Google Stadia Games (Exclusives, Or The Lack Thereof)
We have all known deep in our bones since the very first time we picked up a controller, that a console lives or dies by its games. Sony has the likes of God of War, Horizon: Zero Dawn and Spider-Man out now, with stuff like Death Stranding and The Last of Us Part 2 in the offing. Microsoft has Gears of War, and, well, never mind – but anyway, the bottom line is that if you have great exclusive games, people will come and Stadia really doesn’t have that.
When Stadia was announced, Google was pretty keen to let everyone know that the machine would have its own set of exclusives – presumably to make Stadia seem more attractive than a streaming server box that just reheats old PC games, but I digress.
One of its most celebrated exclusives is a title called Gylt, a narrative adventure game from Rime developer Tequila Works and, until now, the only way you’d be able to play it is if you forked out for it on Stadia.
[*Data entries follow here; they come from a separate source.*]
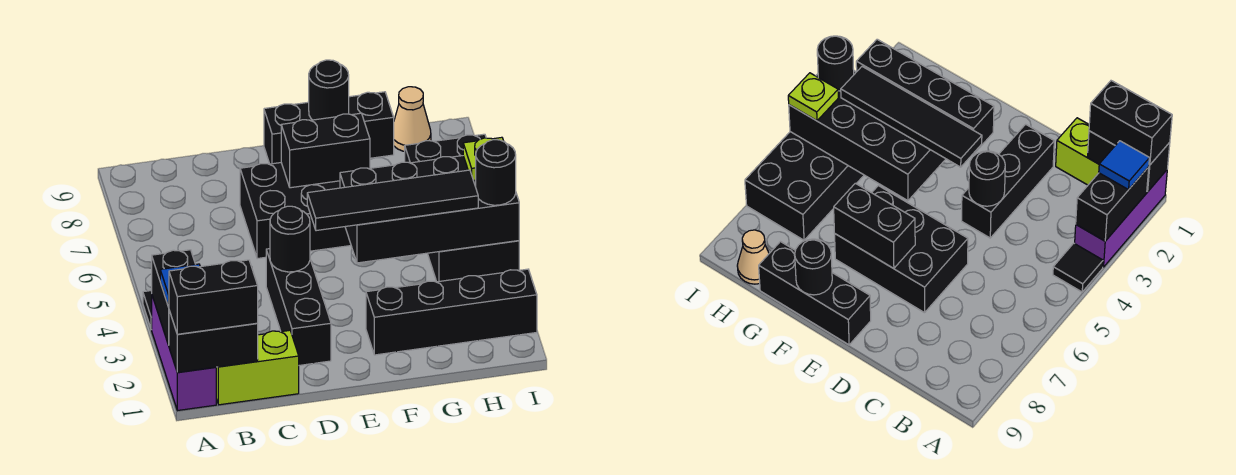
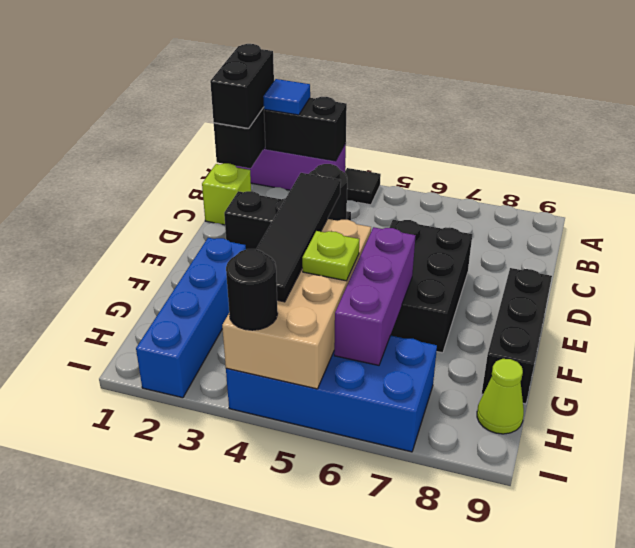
lime 1x2 brick [216,330,299,405] -> lime 1x1 brick [202,163,251,225]
black 1x2 brick [281,113,370,188] -> none
black 1x4 brick [366,269,537,355] -> blue 1x4 brick [136,238,246,398]
black 2x4 brick [340,156,519,263] -> tan 2x4 brick [222,219,371,389]
none -> purple 1x3 brick [334,227,416,365]
black 1x1 round brick [309,60,349,120] -> none
black 2x4 brick [405,134,519,282] -> blue 2x4 brick [226,336,437,452]
tan 1x1 cone [394,87,431,152] -> lime 1x1 cone [477,359,524,434]
lime 1x1 plate [463,137,503,181] -> lime 1x1 plate moved to [302,231,359,281]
However, comments from studio head Raúl Rubio Munárriz suggest that the game isn’t an exclusive at all, and that “rest assured, everyone will be able to play the game.”
Google Gonna Google (They’re Not A Fan Of The Struggle)
Though Google is most well known for, well, Google, the Californian tech giant also has history for not sticking with new product offerings in markets that it historically struggles in.
From the ill-fated Google Plus social network to its floundering Daydream VR platform, the big G tends to abandon product offerings that do not succeed immediately and that, coupled with the monumental technical and economical hurdles facing Stadia, must be of dire concern to consumers who are looking at Stadia as a serious new gaming platform.
That concern is amplified when we start thinking about your investment too. If you do decide to invest deeply in the Stadia ecosystem, what happens to all those games you paid for? Well, if it all goes down the toilet, you’ll not just be unable to play them, but you will have signed away any attempt at restitution when you hastily scrolled through and clicked ‘ACCEPT’ on Stadia’s surely chronicle length EULA.
But still, I guess if the worst comes to the worst at least you’ve got an extra Google Chromecast to fiddle about with (yay).